----- SOURCE DATA -----

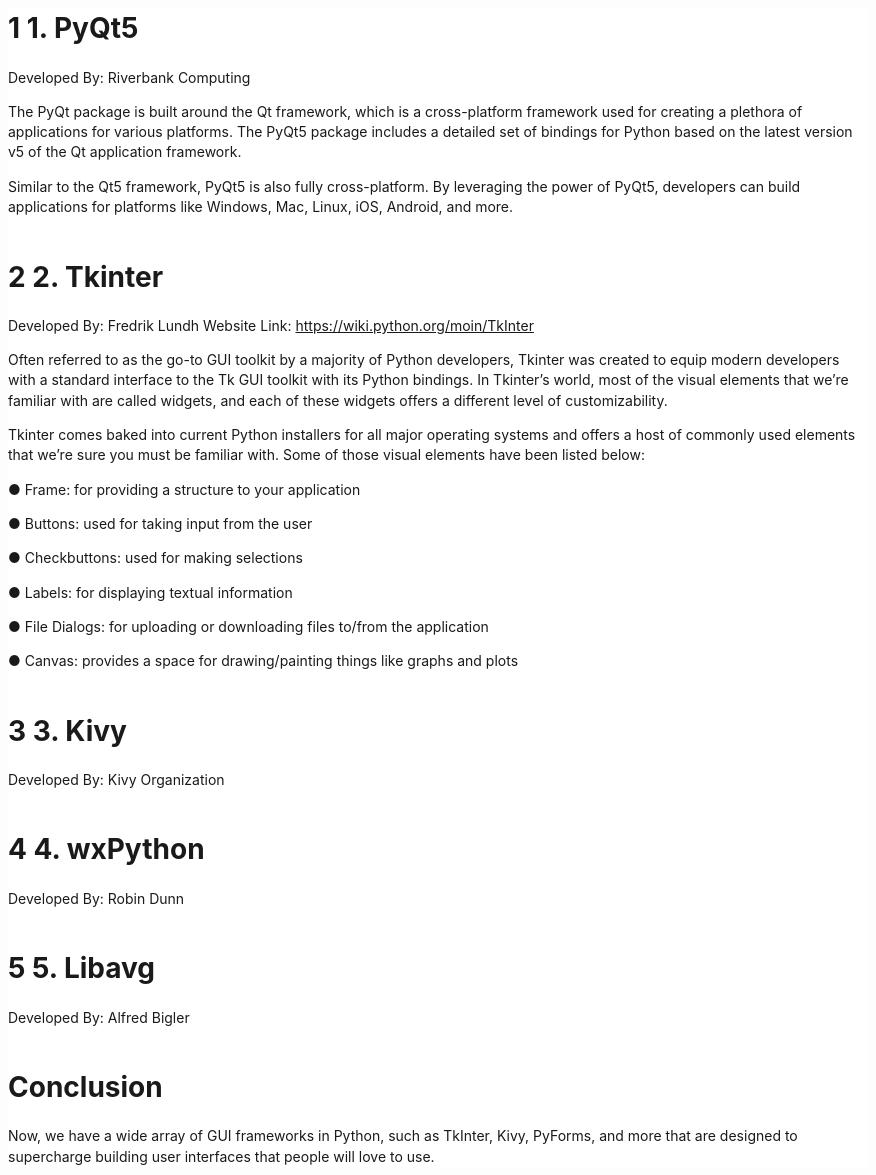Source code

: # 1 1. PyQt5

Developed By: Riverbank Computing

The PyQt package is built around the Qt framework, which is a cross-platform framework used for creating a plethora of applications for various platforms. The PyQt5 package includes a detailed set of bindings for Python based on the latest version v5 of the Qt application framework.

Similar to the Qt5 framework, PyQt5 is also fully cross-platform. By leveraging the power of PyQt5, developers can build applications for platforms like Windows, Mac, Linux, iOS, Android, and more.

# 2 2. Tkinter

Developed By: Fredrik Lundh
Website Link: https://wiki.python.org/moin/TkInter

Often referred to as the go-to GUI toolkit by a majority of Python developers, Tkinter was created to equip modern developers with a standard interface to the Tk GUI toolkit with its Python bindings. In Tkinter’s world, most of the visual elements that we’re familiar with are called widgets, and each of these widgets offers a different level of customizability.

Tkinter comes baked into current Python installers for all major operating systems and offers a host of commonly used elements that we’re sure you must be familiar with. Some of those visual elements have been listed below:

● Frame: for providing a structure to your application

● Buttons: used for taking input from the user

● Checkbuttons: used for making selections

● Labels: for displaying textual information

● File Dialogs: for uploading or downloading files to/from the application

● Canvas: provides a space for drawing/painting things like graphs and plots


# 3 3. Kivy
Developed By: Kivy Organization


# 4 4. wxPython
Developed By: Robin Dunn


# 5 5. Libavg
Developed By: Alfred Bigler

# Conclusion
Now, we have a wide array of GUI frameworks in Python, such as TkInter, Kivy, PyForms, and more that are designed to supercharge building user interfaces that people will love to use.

-----

● YOUR GOAL:
Starting with the first line of the material, print each line exactly until you have printed the line with "Website Link: https://wiki.python.org/moin/TkInter", and skip the pictures.

● RESPONSE:
Source code

: # 1 1. PyQt5

Developed By: Riverbank Computing

The PyQt package is built around the Qt framework, which is a cross-platform framework used for creating a plethora of applications for various platforms. The PyQt5 package includes a detailed set of bindings for Python based on the latest version v5 of the Qt application framework.

Similar to the Qt5 framework, PyQt5 is also fully cross-platform. By leveraging the power of PyQt5, developers can build applications for platforms like Windows, Mac, Linux, iOS, Android, and more.

# 2 2. Tkinter

Developed By: Fredrik Lundh
Website Link: https://wiki.python.org/moin/TkInter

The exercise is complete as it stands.